Concern about Allergies and Infections
While the allergy and infection connection is nothing new, over the past few years doctors have been becoming increasingly concerned because the problem seems to be growing in magnitude. One reason is that with global warming effects, allergy season seems to be coming earlier than ever before and pollen counts are higher and more widespread. As a result, more people are suffering with severe allergies and for longer amounts of time, increasing the likelihood of the symptoms progressing into an infection.

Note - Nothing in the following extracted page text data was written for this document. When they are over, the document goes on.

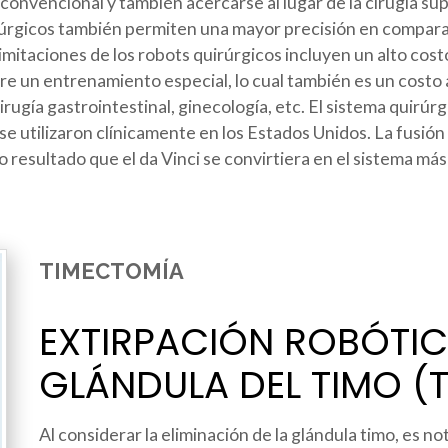
 convencional y también acercarse al lugar de la cirugía su
irúrgicos también permiten una mayor precisión en compar
 limitaciones de los robots quirúrgicos incluyen un alto co
e un entrenamiento especial, lo cual también es un costo a
irugía gastrointestinal, ginecología, etc. El sistema quirúrg
 utilizaron clínicamente en los Estados Unidos. La fusión de
esultado que el da Vinci se convirtiera en el sistema más
TIMECTOMÍA
EXTIRPACIÓN ROBÓTIC
GLÁNDULA DEL TIMO (
Al considerar la eliminación de la glándula timo, es n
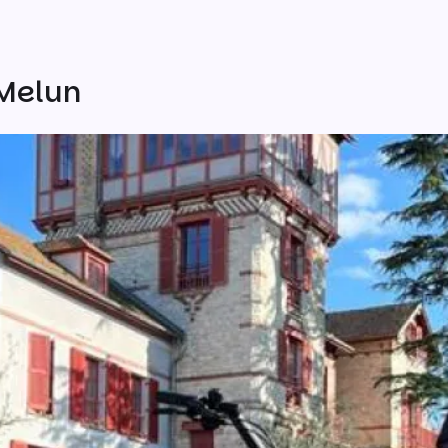
 Melun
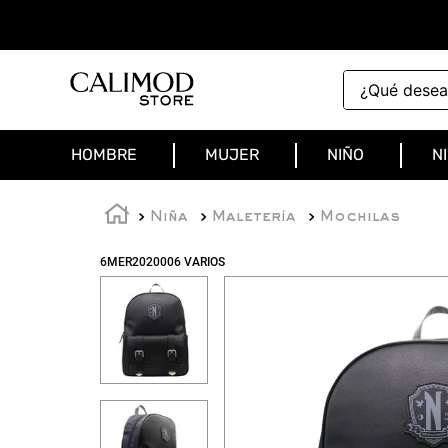
¿Qué deseas 
HOMBRE
MUJER
NIÑO
N
Niña
Maletería
Mochilas
6MER2020006 VARIOS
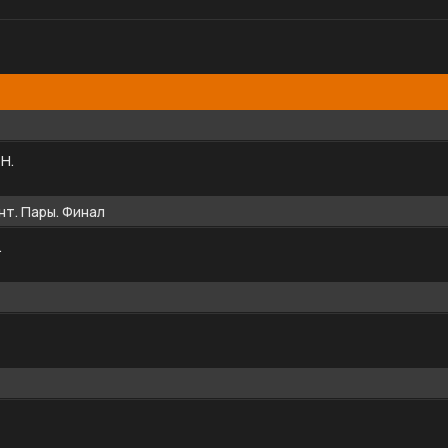
Н.
нт. Пары. Финал
.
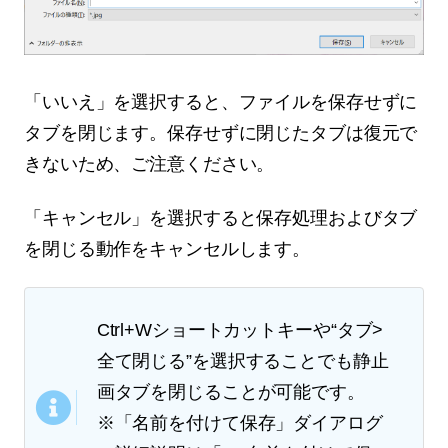
「いいえ」を選択すると、ファイルを保存せずに
タブを閉じます。保存せずに閉じたタブは復元で
きないため、ご注意ください。
「キャンセル」を選択すると保存処理およびタブ
を閉じる動作をキャンセルします。
Ctrl+Wショートカットキーや“タブ>
全て閉じる”を選択することでも静止
画タブを閉じることが可能です。
※「名前を付けて保存」ダイアログ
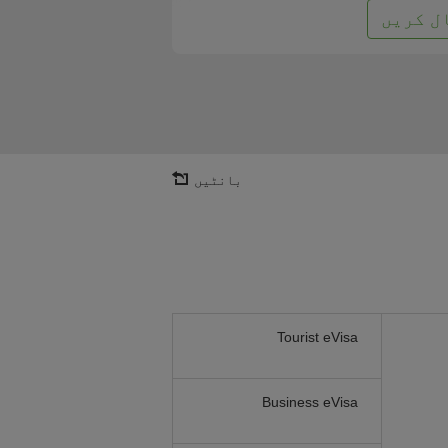
ل کریں
بانٹیں
Tourist eVisa
Business eVisa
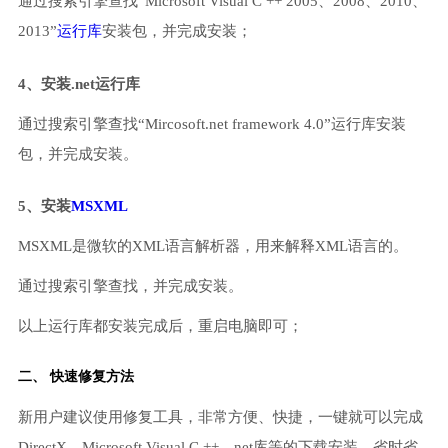
通过搜索引擎查找“Microsoft Visual C ++ 2005、2008、2010、
2013”
运行库
安装包，并完成安装；
4、安装.net运行库
通过搜索引擎查找“Mircosoft.net framework 4.0”运行库安装
包，并完成安装。
5、安装
MSXML
MSXML是微软的XML语言解析器，用来解释XML语言的。
通过搜索引擎查找，并完成安装。
以上运行库都安装完成后，重启电脑即可；
二、 快速修复方法
新用户建议使用修复工具，非常方便、快捷，一键就可以完成
DirectX、Microsoft Visual C ++、net库等的下载安装，省时省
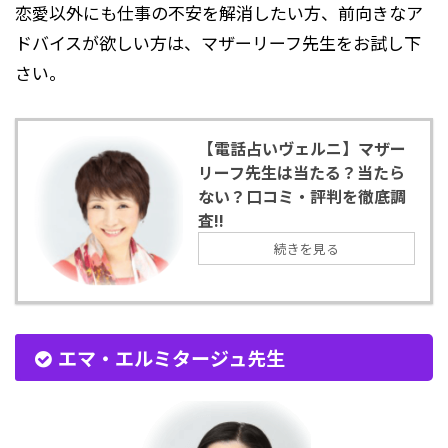
恋愛以外にも仕事の不安を解消したい方、前向きなア
ドバイスが欲しい方は、マザーリーフ先生をお試し下
さい。
【電話占いヴェルニ】マザー
リーフ先生は当たる？当たら
ない？口コミ・評判を徹底調
査!!
続きを見る
エマ・エルミタージュ先生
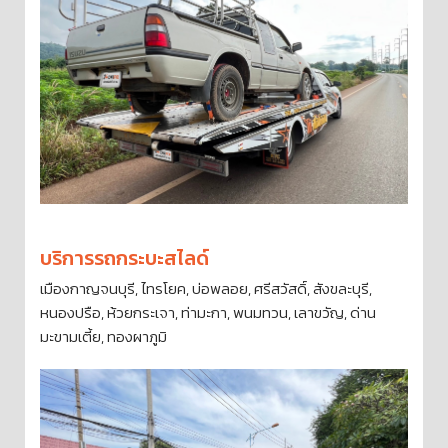
บริการรถกระบะสไลด์
เมืองกาญจนบุรี, ไทรโยค, บ่อพลอย, ศรีสวัสดิ์, สังขละบุรี,
หนองปรือ, ห้วยกระเจา, ท่ามะกา, พนมทวน, เลาขวัญ, ด่าน
มะขามเตี้ย, ทองผาภูมิ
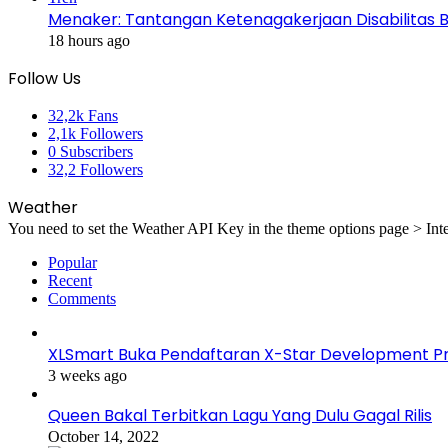
Menaker: Tantangan Ketenagakerjaan Disabilitas 
18 hours ago
Follow Us
32,2k
Fans
2,1k
Followers
0
Subscribers
32,2
Followers
Weather
You need to set the Weather API Key in the theme options page > Inte
Popular
Recent
Comments
XLSmart Buka Pendaftaran X-Star Development Pro
3 weeks ago
Queen Bakal Terbitkan Lagu Yang Dulu Gagal Rilis
October 14, 2022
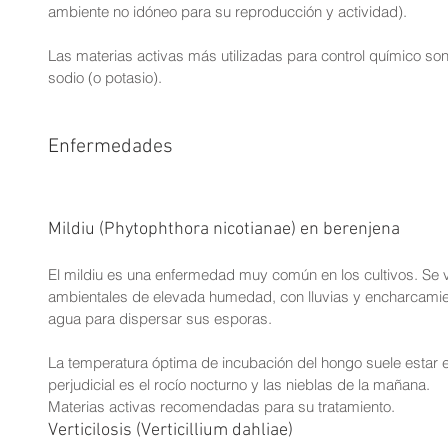
ambiente no idóneo para su reproducción y actividad).
Las materias activas más utilizadas para control químico son
sodio (o potasio).
Enfermedades
Mildiu (Phytophthora nicotianae) en berenjena
El mildiu es una enfermedad muy común en los cultivos. Se v
ambientales de elevada humedad, con lluvias y encharcamie
agua para dispersar sus esporas.
La temperatura óptima de incubación del hongo suele estar e
perjudicial es el rocío nocturno y las nieblas de la mañana.
Materias activas recomendadas para su tratamiento.
Verticilosis (Verticillium dahliae)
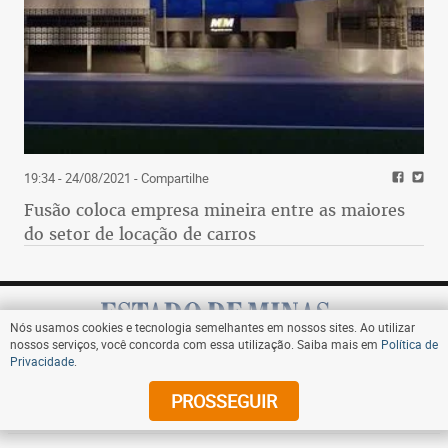
19:34 - 24/08/2021
- Compartilhe
Fusão coloca empresa mineira entre as maiores
do setor de locação de carros
Nós usamos cookies e tecnologia semelhantes em nossos sites. Ao utilizar
nossos serviços, você concorda com essa utilização. Saiba mais em
Política de
Privacidade
.
Assine
PROSSEGUIR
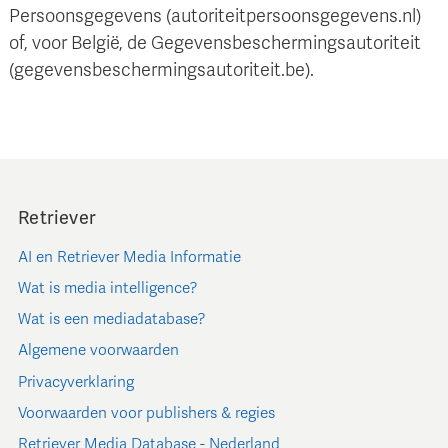
Persoonsgegevens (autoriteitpersoonsgegevens.nl)
of, voor België, de Gegevensbeschermingsautoriteit
(gegevensbeschermingsautoriteit.be).
Retriever
AI en Retriever Media Informatie
Wat is media intelligence?
Wat is een mediadatabase?
Algemene voorwaarden
Privacyverklaring
Voorwaarden voor publishers & regies
Retriever Media Database - Nederland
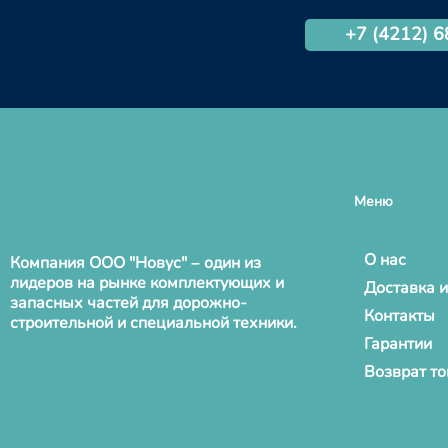
+7 (4212) 
Меню
О нас
Компания ООО "Новус" – один из
лидеров на рынке комплектующих и
Доставка и
запасных частей для дорожно-
Контакты
строительной и специальной техники.
Гарантии
Возврат т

Further complicating the situation is the fact that many seasonal allergy suffers also experience allergic asthma, which increases their likelihood of experiencing respiratory complications.
What You Can Do
The best defense to keep yourself from experiencing the allergy and infection relationship yourself this summer is to take some easy steps to keep your symptoms in check. For instance:
- Check the pollen count each day and stay in when it's expected to be high.
- Wash your hair and clothes after spending time outside.
- Shut the windows and run the air condition at home on warm days when pollen is prevalent in the air.
- Take over-the-counter or prescription allergy medications to head off your symptoms.
- Talk to your allergist about immunization therapy if your allergies don't seem to respond to medications.
- Also ask your doctor if you're a good candidate for getting a pneumonia shot.
- Treat any congestion and other nasal and respiratory discomfort you experience promptly with steam, a neti pot, decongestants and any other treatments your doctor suggests.
Also remember that when your allergy symptoms seem especially severe, linger for more than a few days or suddenly seem to be getting worse, always seek medical care to make sure you don't have an infection. If you do, by treating it right away you can often head off pneumonia or other complications.